We set up a slideshow on the 10x8 frame. Pressing the menu button on the back of the frame takes it into Management Mode. Menus are self-explanatory and once we connected a digital camera via the USB port, it was simple to scroll through menus and thumbprints. Pictures have to be saved to the frame and this can be done by saving all photos from the camera, or by selecting individually. It's likely that lengthy slideshows will be compiled from pictures taken over the years, which are stored on a computer. In this case, the easiest would be to compile slideshows using the accompanying drag and drop Digital PixMaster PC software and transfer them all in one go. Using a PC gives you the option to add captions. These appear with pictures only at first and then disappear leaving just the image. The software also allows you to transfer slideshows from the MemoryFrame back to your PC, which would be handy if for some reason this was your only copy of an image.

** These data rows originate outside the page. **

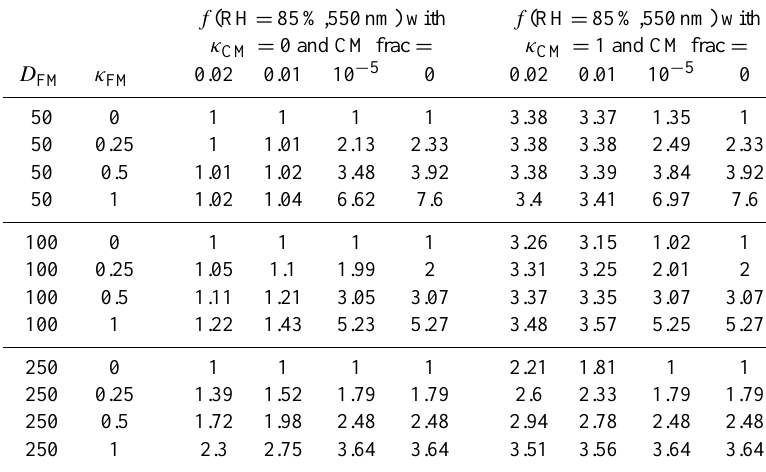
Table 3. The scattering enhancement f (RH) at RH = 85% and λ = 550nm modeled for different fine mode diameters ( D FM ) and fine mode hygroscopicities ( κ FM ). The coarse mode was assumed to consist of non-hygroscopic material ( κ CM = 0, e.g., dust, middle column) or of very hygroscopic material ( κ CM = 1, e.g., sea salt, right column). CM frac denotes the coarse mode number fraction. The refractive index was assumed to be constant with m = 1 . 54. See text for more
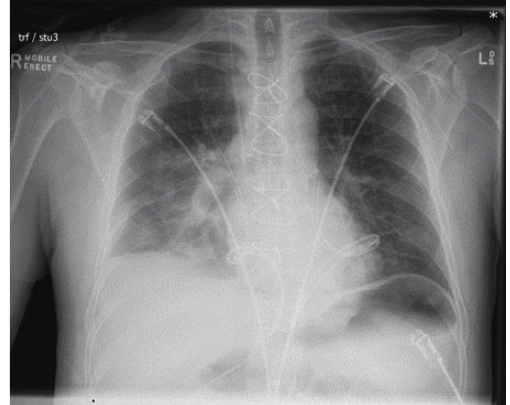
Figure 1: Prebronchoscopy chest X-ray.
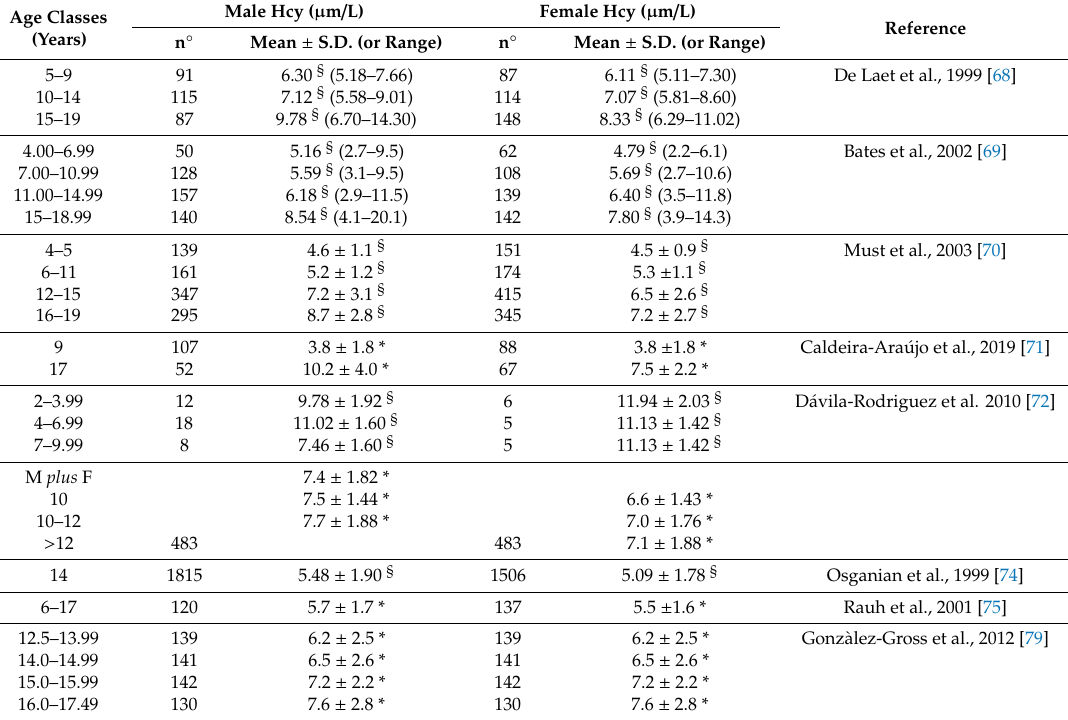
Table 1. Total Hcy levels in healthy children and adolescents in relation to age and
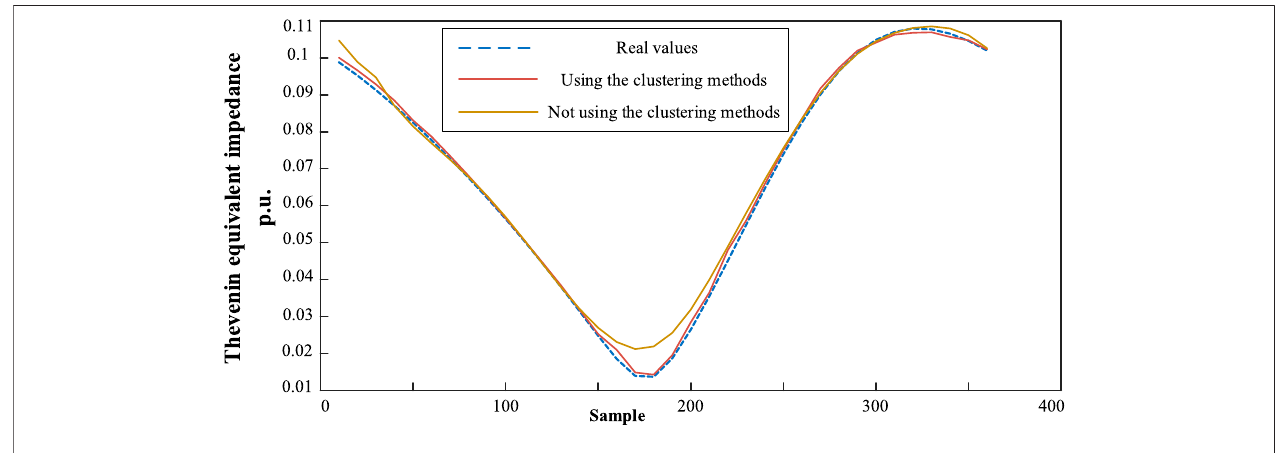
FIGURE 8 | Comparison of using the NGC clustering processing method.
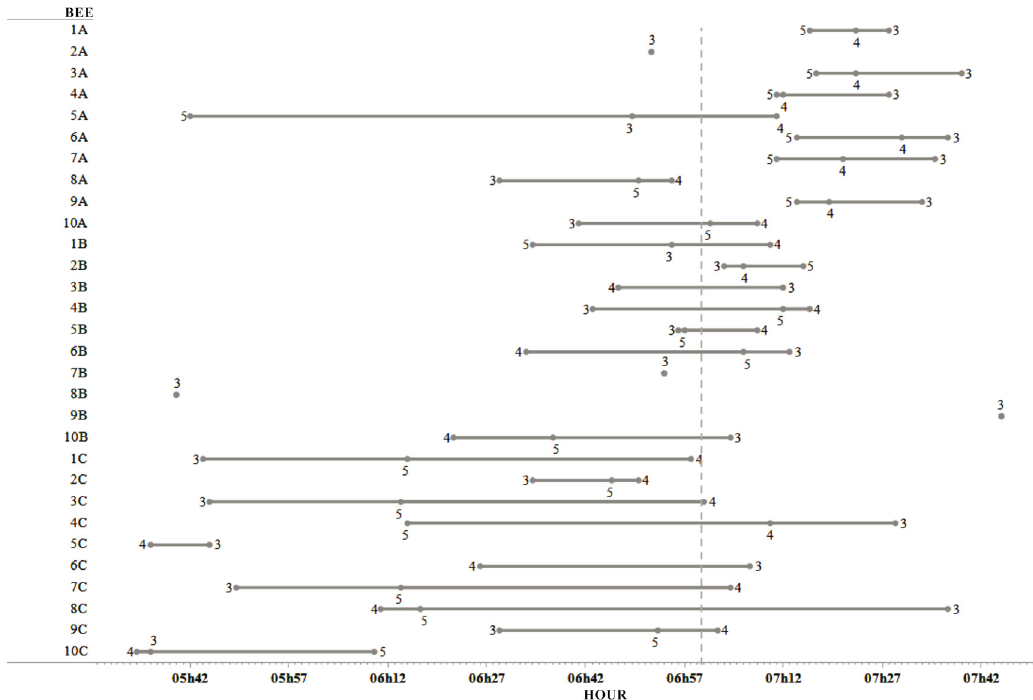
Fig 2 . Individual time of the first visit of each forager of M. subnitida to an artificial feeder on each experimental day (the numbers correspond to the days that occurred or not food-anticipatory activity - 3rd, 4th and 5th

Screen resolution on the MemoryFrame is 800x600 pixels. This is less than most photographic printers and it means that high resolution images do not benefit from increased detail or resolution once transferred to the frame. When we compared our slideshow to some dog-eared, film photographs that we had in photo frames, we were not too impressed with the sharpness of the digital display. The bigger problem was with combining portrait and landscape pictures. We had the MemoryFrame set to landscape but not all the pictures in our slideshow were the right dimension. Portrait shots have to be rotated but the automatic resizing leaves a 6x4 image with two blank panels either side in the 10x8 frame. To use the full impact of the screen, you really need to set the MemoryFrame to either Landscape or Portrait depending on how you are going to stand it up (or mount it on the wall) and then compile either all landscape or all portrait slideshows.